La réalisatrice et actrice Cherien Dabis ne s’en cache pas, si elle s’est intéressée au sujet des différences culturelles dans le couple, c’est qu’elle-même s’est posé ce genre de questions, en étant élevée aux États-Unis par des parents immigrés. “Quand on grandit dans une diaspora et dans une vie aux géographies multiples, il est impossible de ne jamais être confronté au sujet des différences culturelles dans une relation, explique-t-elle. Je me suis inspirée de mon histoire personnelle, mais aussi de plein d’autres que j’ai entendues autour de moi, en posant la question fondamentale: pouvons-nous dépasser ces différences et aimer malgré elles?”
Chronique familiale et générationnelle, le film s’intéresse à la jeunesse jordanienne, celle qui est partie et celle qui est restée. Trois bonnes raisons de profiter des ponts pour aller le voir.
Pour découvrir Cherien Dabis (et les autres)
La réalisatrice de 37 ans est aussi la scénariste et l’actrice principale du film. Cette Américaine née d’une mère jordanienne et d’un père palestinien continue d’explorer ses racines, après un premier film remarqué, Amerrika, sur le thème du racisme anti-Arabes en pleine période Bush aux États-Unis. Pour incarner les parents de May et les deux mondes qu’ils symbolisent, Cherien Dabis a fait appel à Hiam Abbass et Bill Pullman. Face à l’acteur hollywoodien, l’Arabe israélienne Hiam Abbass -qu’on a vue notamment dans Les Citronniers ou La Source des femmes- est parfaite en mère angoissée fanatique de Jésus. Le choix de mettre en scène une famille chrétienne d’Amman plutôt qu’une famille musulmane est d’ailleurs une excellente façon de dynamiter nos idées reçues sur le monde arabe.
Pour voir un EVJF à la mer Morte
Ici, point de beuverie à Las Vegas ni de gogo dancers à domicile. May et ses sœurs décident d’aller enterrer la vie de jeune fille de la future mariée dans un hôtel-club de la mer Morte. Au programme: baignades où l’on flotte à la surface de l’eau excessivement salée, bains de boue et couchers de soleil dingues agrémentés d’un whisky. Une façon de filmer la jeunesse jordanienne dorée, qui sort, picole, ose tout en matière de lingerie, et se moque des “ninjas”, ses compatriotes voilées intégralement d’un niqab.
Un parti pris assumé par la réalisatrice qui voulait sortir des clichés sur les femmes arabes. “Je n’ai connu que des femmes arabes fortes, remettant en cause tous les stéréotypes que les occidentaux plaquent sur elles, qu’elles portent le voile ou non, dit Cherien Dabis.
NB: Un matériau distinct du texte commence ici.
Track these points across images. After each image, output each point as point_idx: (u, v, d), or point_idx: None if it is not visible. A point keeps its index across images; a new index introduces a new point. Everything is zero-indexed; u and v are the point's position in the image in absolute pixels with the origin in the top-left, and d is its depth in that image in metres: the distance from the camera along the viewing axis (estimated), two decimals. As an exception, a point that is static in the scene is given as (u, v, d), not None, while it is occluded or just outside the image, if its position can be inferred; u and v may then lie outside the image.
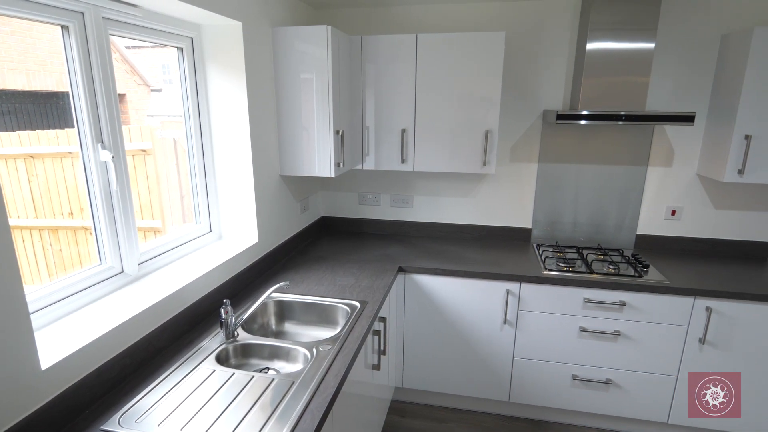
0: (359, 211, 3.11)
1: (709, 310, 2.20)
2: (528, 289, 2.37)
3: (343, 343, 1.67)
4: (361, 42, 2.43)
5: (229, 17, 1.89)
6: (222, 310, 1.67)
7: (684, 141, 2.59)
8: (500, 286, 2.39)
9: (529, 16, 2.57)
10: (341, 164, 2.38)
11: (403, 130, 2.51)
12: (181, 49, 1.95)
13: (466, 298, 2.44)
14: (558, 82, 2.62)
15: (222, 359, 1.62)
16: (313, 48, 2.19)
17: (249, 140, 2.11)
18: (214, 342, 1.67)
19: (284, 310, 2.08)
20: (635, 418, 2.48)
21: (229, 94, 2.07)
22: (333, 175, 2.33)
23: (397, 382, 2.69)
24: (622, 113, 2.21)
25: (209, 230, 2.23)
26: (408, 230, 3.06)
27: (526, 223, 2.89)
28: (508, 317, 2.43)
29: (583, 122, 2.27)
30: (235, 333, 1.72)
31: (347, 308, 1.97)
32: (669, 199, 2.68)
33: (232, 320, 1.69)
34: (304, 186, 2.83)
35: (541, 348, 2.44)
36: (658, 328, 2.28)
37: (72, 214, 1.75)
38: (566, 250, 2.71)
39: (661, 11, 2.39)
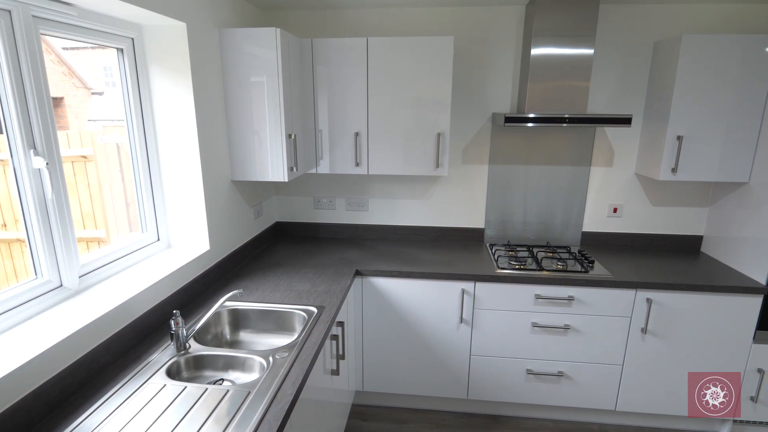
0: (315, 216, 3.08)
1: (649, 301, 2.33)
2: (482, 288, 2.42)
3: (301, 349, 1.65)
4: (312, 45, 2.41)
5: (172, 17, 1.83)
6: (172, 322, 1.60)
7: (623, 142, 2.74)
8: (456, 286, 2.43)
9: (478, 22, 2.64)
10: (294, 168, 2.35)
11: (357, 134, 2.51)
12: (122, 50, 1.86)
13: (423, 299, 2.47)
14: (505, 85, 2.71)
15: (173, 373, 1.55)
16: (262, 50, 2.15)
17: (197, 145, 2.05)
18: (164, 355, 1.60)
19: (239, 319, 2.02)
20: (586, 408, 2.59)
21: (174, 98, 1.99)
22: (286, 180, 2.30)
23: (357, 385, 2.68)
24: (566, 116, 2.31)
25: (157, 239, 2.14)
26: (364, 233, 3.06)
27: (479, 223, 2.96)
28: (464, 316, 2.47)
29: (530, 125, 2.35)
30: (187, 345, 1.66)
31: (304, 314, 1.95)
32: (611, 197, 2.83)
33: (183, 332, 1.63)
34: (258, 191, 2.77)
35: (497, 345, 2.50)
36: (604, 320, 2.39)
37: (5, 225, 1.63)
38: (517, 248, 2.80)
39: (598, 19, 2.52)
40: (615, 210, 2.84)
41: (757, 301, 2.28)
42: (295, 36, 2.34)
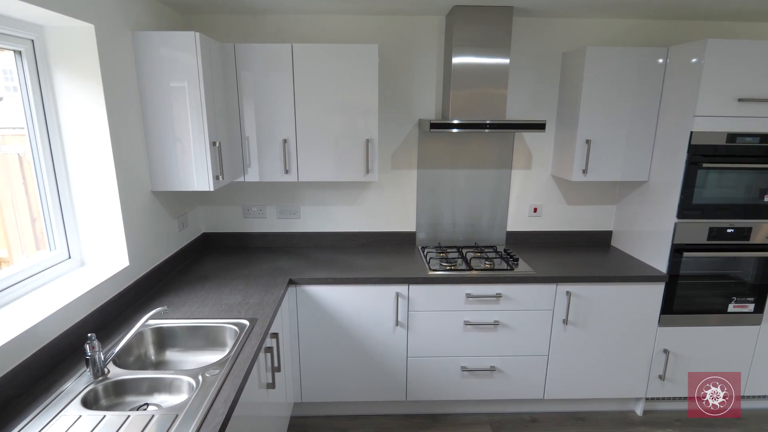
0: (244, 225, 2.99)
1: (568, 294, 2.50)
2: (416, 290, 2.47)
3: (232, 365, 1.59)
4: (235, 50, 2.35)
5: (78, 18, 1.70)
6: (87, 346, 1.48)
7: (539, 146, 2.92)
8: (390, 290, 2.46)
9: (401, 31, 2.71)
10: (220, 177, 2.27)
11: (285, 141, 2.47)
12: (20, 52, 1.70)
13: (358, 304, 2.48)
14: (430, 92, 2.80)
15: (90, 402, 1.43)
16: (181, 55, 2.06)
17: (111, 154, 1.91)
18: (79, 383, 1.48)
19: (164, 338, 1.91)
20: (517, 399, 2.71)
21: (83, 104, 1.85)
22: (212, 189, 2.21)
23: (295, 397, 2.62)
24: (487, 122, 2.43)
25: (68, 256, 1.97)
26: (297, 241, 3.01)
27: (410, 227, 3.02)
28: (399, 319, 2.51)
29: (454, 130, 2.44)
30: (105, 370, 1.54)
31: (236, 328, 1.88)
32: (531, 198, 3.01)
33: (100, 356, 1.51)
34: (182, 202, 2.64)
35: (432, 345, 2.56)
36: (529, 314, 2.53)
37: None
38: (448, 250, 2.89)
39: (513, 31, 2.68)
40: (535, 210, 3.02)
41: (659, 288, 2.52)
42: (216, 41, 2.27)
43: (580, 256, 2.83)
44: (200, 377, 1.51)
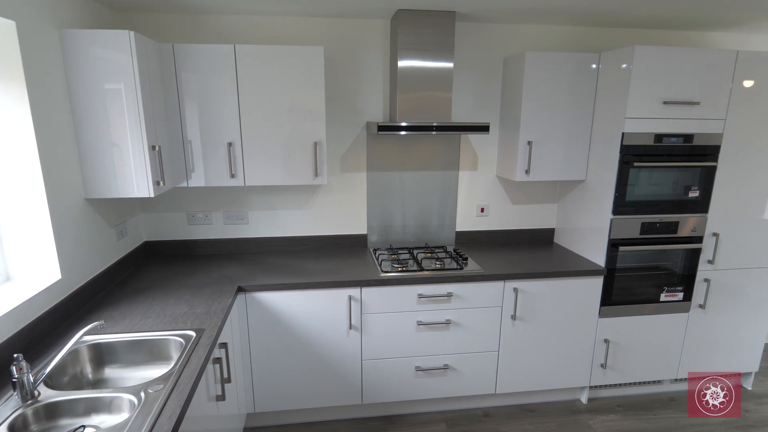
0: (189, 232, 2.88)
1: (516, 290, 2.58)
2: (368, 292, 2.47)
3: (178, 378, 1.52)
4: (173, 50, 2.26)
5: (-3, 15, 1.58)
6: (13, 368, 1.37)
7: (484, 148, 3.01)
8: (343, 293, 2.45)
9: (347, 33, 2.71)
10: (161, 182, 2.17)
11: (230, 144, 2.40)
12: (-72, 50, 1.56)
13: (311, 309, 2.44)
14: (377, 95, 2.81)
15: (18, 428, 1.33)
16: (115, 55, 1.96)
17: (37, 160, 1.78)
18: (5, 409, 1.36)
19: (103, 354, 1.80)
20: (470, 395, 2.77)
21: (5, 107, 1.72)
22: (153, 195, 2.11)
23: (248, 408, 2.55)
24: (434, 124, 2.47)
25: (-11, 272, 1.81)
26: (246, 247, 2.93)
27: (361, 229, 3.02)
28: (353, 322, 2.50)
29: (402, 133, 2.47)
30: (36, 392, 1.43)
31: (181, 340, 1.80)
32: (478, 198, 3.09)
33: (28, 378, 1.40)
34: (120, 209, 2.51)
35: (386, 346, 2.57)
36: (479, 311, 2.60)
37: None
38: (399, 251, 2.92)
39: (456, 36, 2.75)
40: (482, 210, 3.11)
41: (598, 282, 2.66)
42: (153, 40, 2.17)
43: (525, 253, 2.94)
44: (142, 394, 1.44)
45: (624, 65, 2.42)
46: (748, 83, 2.49)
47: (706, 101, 2.47)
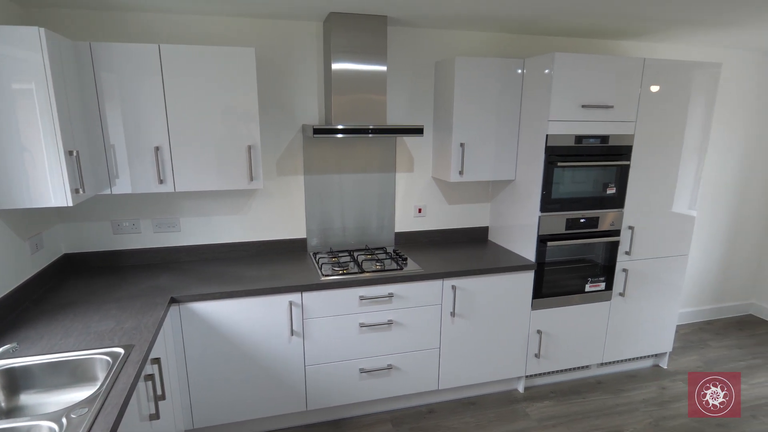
0: (115, 242, 2.70)
1: (454, 288, 2.66)
2: (309, 297, 2.45)
3: (105, 400, 1.42)
4: (91, 49, 2.11)
5: None
6: None
7: (419, 150, 3.08)
8: (283, 299, 2.41)
9: (280, 34, 2.67)
10: (81, 190, 2.02)
11: (157, 148, 2.29)
12: None
13: (250, 317, 2.38)
14: (312, 98, 2.80)
15: None
16: (25, 53, 1.80)
17: (-67, 169, 1.61)
18: None
19: (17, 379, 1.65)
20: (414, 393, 2.81)
21: None
22: (71, 204, 1.96)
23: (186, 424, 2.43)
24: (370, 127, 2.50)
25: None
26: (178, 256, 2.80)
27: (300, 233, 2.99)
28: (294, 328, 2.46)
29: (339, 135, 2.47)
30: (-65, 427, 1.28)
31: (108, 358, 1.69)
32: (415, 199, 3.15)
33: (-74, 412, 1.25)
34: (34, 220, 2.31)
35: (329, 351, 2.55)
36: (420, 310, 2.65)
37: None
38: (340, 254, 2.91)
39: (389, 39, 2.79)
40: (420, 210, 3.17)
41: (530, 276, 2.80)
42: (66, 38, 2.02)
43: (462, 251, 3.04)
44: (64, 420, 1.33)
45: (546, 71, 2.57)
46: (654, 88, 2.73)
47: (619, 105, 2.68)
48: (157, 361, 1.91)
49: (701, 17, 2.51)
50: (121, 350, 1.73)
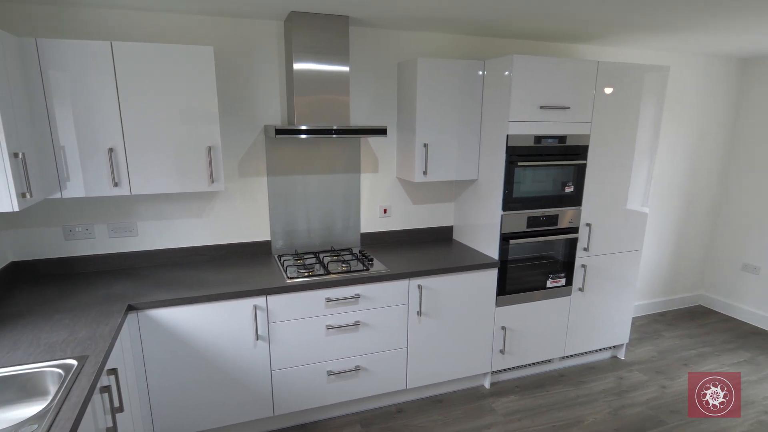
0: (67, 249, 2.58)
1: (420, 287, 2.68)
2: (274, 300, 2.41)
3: (57, 415, 1.36)
4: (37, 46, 2.01)
5: None
6: None
7: (384, 150, 3.08)
8: (247, 303, 2.36)
9: (240, 33, 2.62)
10: (28, 194, 1.92)
11: (111, 149, 2.20)
12: None
13: (213, 323, 2.32)
14: (274, 98, 2.76)
15: None
16: (-38, 50, 1.70)
17: None
18: None
19: (-42, 397, 1.55)
20: (383, 393, 2.81)
21: None
22: (17, 209, 1.85)
23: (144, 437, 2.35)
24: (334, 127, 2.48)
25: None
26: (135, 262, 2.70)
27: (264, 236, 2.94)
28: (259, 332, 2.42)
29: (302, 136, 2.44)
30: None
31: (60, 371, 1.61)
32: (380, 199, 3.16)
33: None
34: (-25, 228, 2.18)
35: (296, 354, 2.52)
36: (387, 310, 2.65)
37: None
38: (305, 256, 2.88)
39: (352, 40, 2.79)
40: (385, 211, 3.18)
41: (494, 274, 2.86)
42: (8, 33, 1.92)
43: (427, 251, 3.07)
44: (11, 436, 1.26)
45: (506, 72, 2.63)
46: (608, 90, 2.84)
47: (575, 106, 2.78)
48: (113, 371, 1.84)
49: (650, 22, 2.63)
50: (74, 362, 1.65)
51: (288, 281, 2.45)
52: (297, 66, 2.49)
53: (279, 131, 2.38)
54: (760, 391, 3.06)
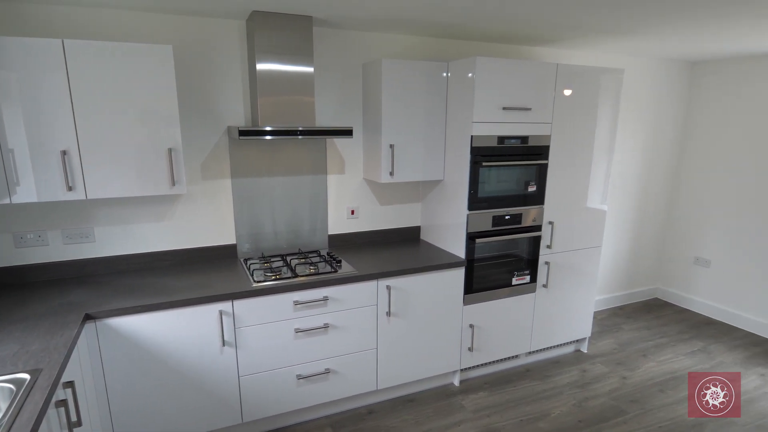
0: (18, 257, 2.45)
1: (389, 288, 2.69)
2: (241, 305, 2.36)
3: None
4: (-18, 44, 1.91)
5: None
6: None
7: (350, 151, 3.08)
8: (212, 309, 2.30)
9: (200, 33, 2.56)
10: (-27, 201, 1.82)
11: (64, 152, 2.10)
12: None
13: (177, 330, 2.25)
14: (237, 99, 2.71)
15: None
16: None
17: None
18: None
19: None
20: (353, 395, 2.80)
21: None
22: (-39, 217, 1.76)
23: (105, 451, 2.26)
24: (299, 128, 2.46)
25: None
26: (93, 269, 2.59)
27: (229, 239, 2.88)
28: (226, 338, 2.36)
29: (267, 137, 2.41)
30: None
31: (10, 386, 1.53)
32: (347, 201, 3.15)
33: None
34: None
35: (264, 359, 2.48)
36: (356, 312, 2.65)
37: None
38: (272, 259, 2.84)
39: (316, 40, 2.77)
40: (352, 212, 3.18)
41: (461, 272, 2.89)
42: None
43: (395, 251, 3.08)
44: (-43, 457, 1.19)
45: (469, 74, 2.67)
46: (567, 92, 2.93)
47: (536, 107, 2.85)
48: (70, 384, 1.76)
49: (602, 25, 2.73)
50: (26, 376, 1.57)
51: (254, 285, 2.41)
52: (260, 66, 2.46)
53: (243, 132, 2.34)
54: (712, 378, 3.23)
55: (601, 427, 2.73)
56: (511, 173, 2.92)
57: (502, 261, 3.05)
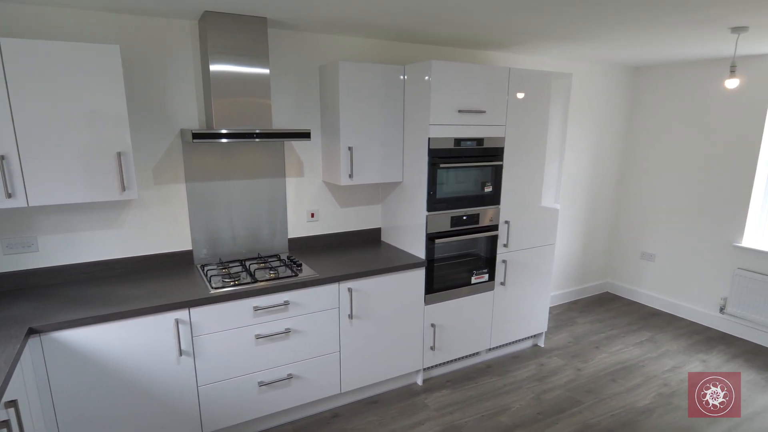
0: (-50, 271, 2.29)
1: (350, 290, 2.69)
2: (198, 312, 2.30)
3: (-59, 456, 1.20)
4: None
5: None
6: None
7: (309, 154, 3.06)
8: (168, 318, 2.23)
9: (150, 32, 2.48)
10: None
11: (2, 157, 1.98)
12: None
13: (130, 341, 2.16)
14: (190, 101, 2.64)
15: None
16: None
17: None
18: None
19: None
20: (317, 399, 2.78)
21: None
22: None
23: (52, 473, 2.13)
24: (256, 131, 2.42)
25: None
26: (37, 280, 2.45)
27: (185, 245, 2.79)
28: (183, 348, 2.29)
29: (223, 140, 2.36)
30: None
31: (-56, 407, 1.42)
32: (307, 204, 3.13)
33: None
34: None
35: (225, 367, 2.42)
36: (317, 316, 2.63)
37: None
38: (230, 264, 2.78)
39: (272, 42, 2.75)
40: (312, 215, 3.16)
41: (421, 273, 2.93)
42: None
43: (356, 253, 3.08)
44: None
45: (426, 77, 2.72)
46: (519, 95, 3.03)
47: (491, 110, 2.93)
48: (13, 403, 1.65)
49: (549, 31, 2.83)
50: (-38, 396, 1.47)
51: (212, 292, 2.35)
52: (213, 67, 2.40)
53: (196, 135, 2.28)
54: (659, 366, 3.41)
55: (559, 418, 2.83)
56: (468, 174, 2.99)
57: (461, 260, 3.11)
Le monde arabe est rempli de femmes modernes qui font bouger les choses, je les trouve très inspirantes, c’est pourquoi j’ai bâti mon film autour d’elles.”
“J’ai passé les 30 dernières années à voyager en Jordanie, un pays unique, et je suis très fière de pouvoir montrer quelques uns de ses recoins magiques.”
Entre les scènes dans la capitale et celles dans la nature, May in The Summer nous transporte loin, notamment lors d’un passage dans le désert où les paysages sont magnifiques.“J’ai passé les 30 dernières années à voyager en Jordanie, un pays unique, et je suis très fière de pouvoir montrer quelques uns de ses recoins magiques”, reconnaît Cherien Dabis. Du conflit qui agite l’autre rive de la mer Morte, il ne sera presque rien dit, mais un avion militaire troublant quelques secondes la fête sur la plage rappelle qu’il n’est jamais loin.
Pour vérifier que l’amour, c’est compliqué, où que l’on vive
L’héroïne, chrétienne, désespère sa famille en voulant épouser un musulman, sa sœur a du mal à assumer son homosexualité, et sa mère, délaissée pour une femme plus jeune, craint de finir ses jours seule. Les questionnements des femmes de May in The Summer sont finalement universels, et le thème central, à savoir le poids des différences dans une relation amoureuse, n’a rien de typiquement jordanien. De même, les petits décalages auxquels sont confrontées les héroïnes, nées aux États-Unis, bredouillant l’arabe, et se baladant en short dans les rues d’Amman, devraient parler à la plupart des détenteurs d’une double nationalité. Le film, qui verse davantage dans la comédie de mœurs que dans la rom com à l’américaine, a le bon goût de ne pas tomber dans le happy end facile et son dénouement, qui sent le vécu, pose de vraies questions sur l’identité.